Thomas Mann (1875-1955) had worked intermittently on this story for nearly fifty years, and it was still unfinished at the time of his death. Why so long and inconclusive? Was it just an idea he had picked up from the story of a real-life confidence man, or from other things he had read? Was it a metaphor for hidden struggles with sexual orientation? Or is this another example of a novelist’s saving his personal issue with multiple personality for his last novel, like Dickens’s Drood, Twain’s Mysterious Stranger, Hemingway’s Garden of Eden, and Melville’s Confidence Man?


The first-person narrator, Felix Krull, works as a waiter at a Paris hotel, where he sleeps in the employees' dormitory. At the same time, he maintains an apartment elsewhere in Paris where he keeps an upper-class set of clothes, which he wears when he dines out with the rich. This “amounted, as one can see, to a kind of dual existence, whose charm lay in the ambiguity as to which figure was the real I and which was the masquerade…Thus I masqueraded in both capacities, and the undisguised reality behind the two appearances, the real I, could not be identified because it actually did not exist” (1, p. 230).

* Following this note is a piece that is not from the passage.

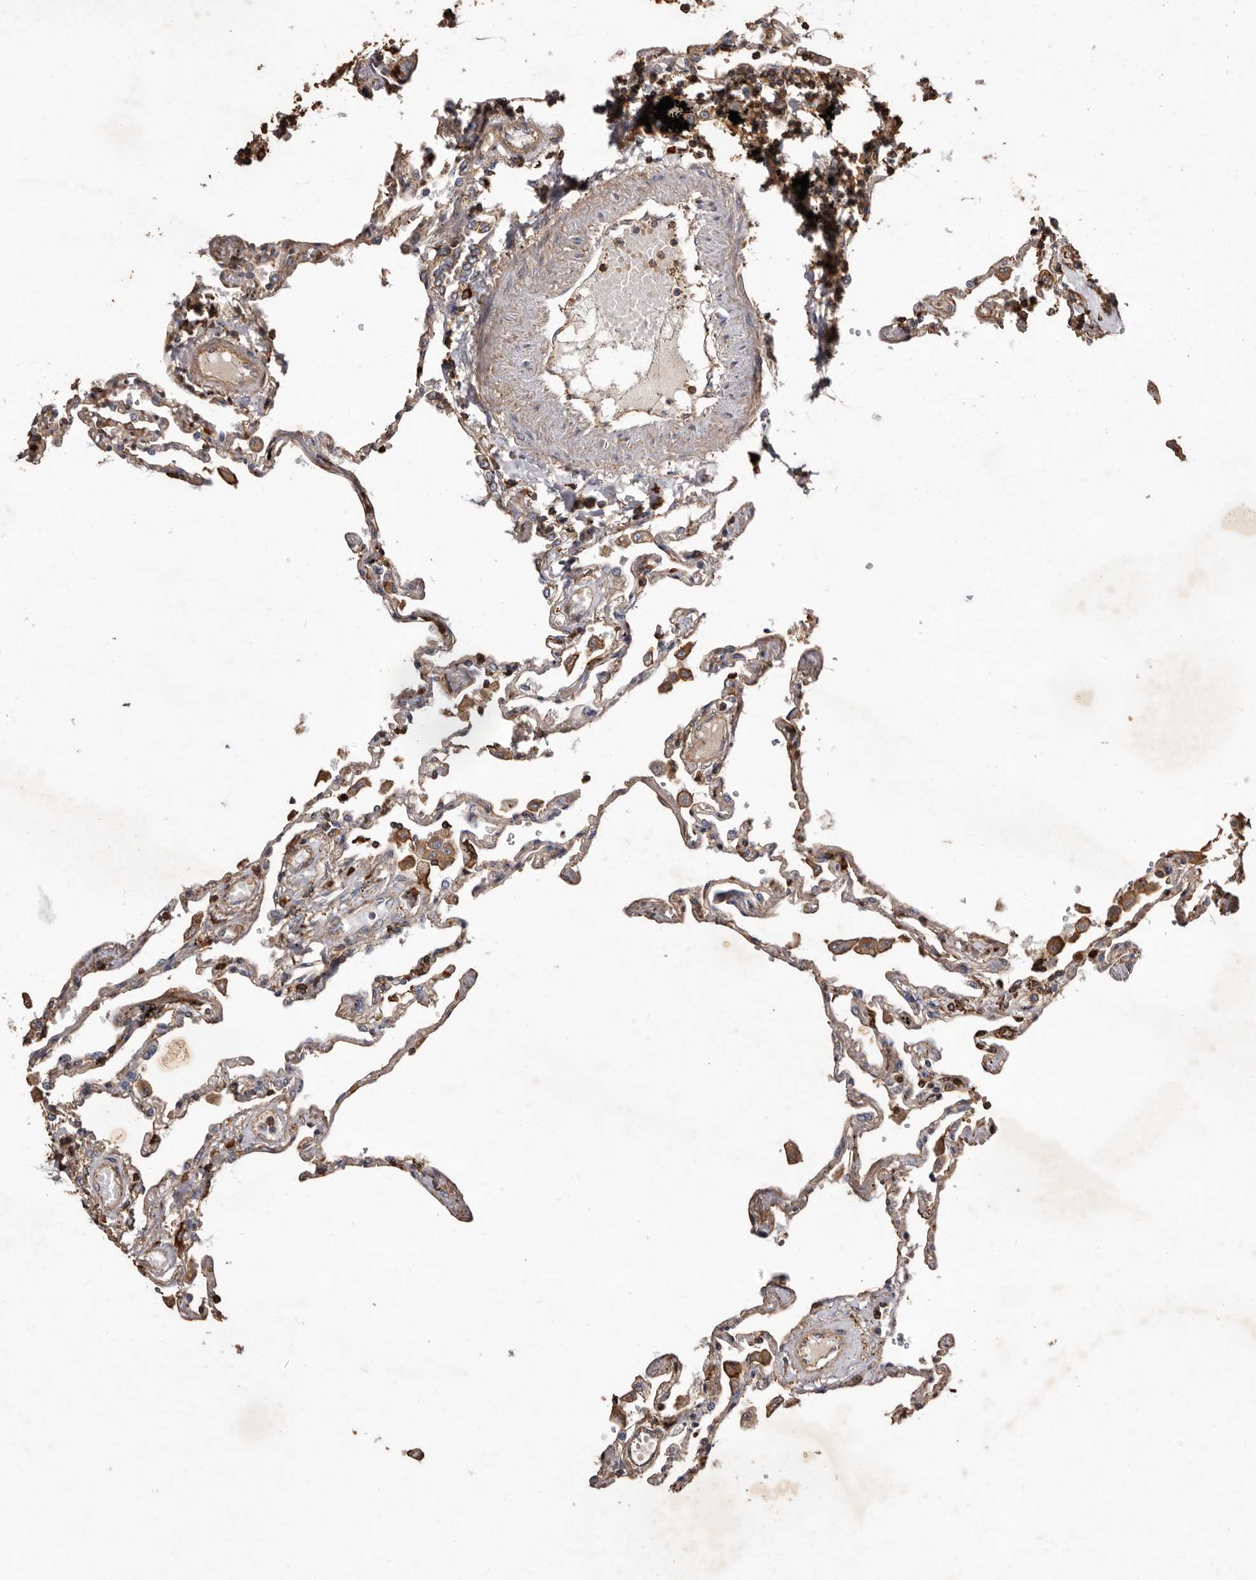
{"staining": {"intensity": "moderate", "quantity": "25%-75%", "location": "cytoplasmic/membranous"}, "tissue": "lung", "cell_type": "Alveolar cells", "image_type": "normal", "snomed": [{"axis": "morphology", "description": "Normal tissue, NOS"}, {"axis": "topography", "description": "Lung"}], "caption": "IHC micrograph of normal lung: lung stained using immunohistochemistry (IHC) displays medium levels of moderate protein expression localized specifically in the cytoplasmic/membranous of alveolar cells, appearing as a cytoplasmic/membranous brown color.", "gene": "COQ8B", "patient": {"sex": "female", "age": 67}}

He had never been satisfied to be who he was, “glorying as I did in the independent and self-sufficient exercise of my imagination,” “holding lively imaginary conversations,” and even bringing “the muscles controlling the pupils…under voluntary control. I would stand in front of my mirror, concentrating all my powers in a command to my pupils to contract or expand…My persistent efforts, let me tell you, were, in fact, crowned with success…I actually succeeded in contracting them to the merest points and then expanding them to great, round, mirror-like pools. The joy I felt at this success was almost terrifying and was accompanied by a shudder at the mystery of man” (1, pp. 10-12).


NOTE: The reason I quote this about controlling his pupils is that some people with multiple personality appear to have alternate personalities who differ from each other in visual acuity, and this might be caused by alters' differing from each other in pupillary contraction.


“My basic attitude toward the world and society can only be called inconsistent…There was, for example, an idea that occasionally preoccupied me…It was the idea of interchangeability” (1, p. 224).


The rest of the novel is about his exchange of identities with someone.


1. Thomas Mann. Confessions of Felix Krull, Confidence Man. Translated from the German by Denver Lindley. New York, Alfred A. Knopf, 1955.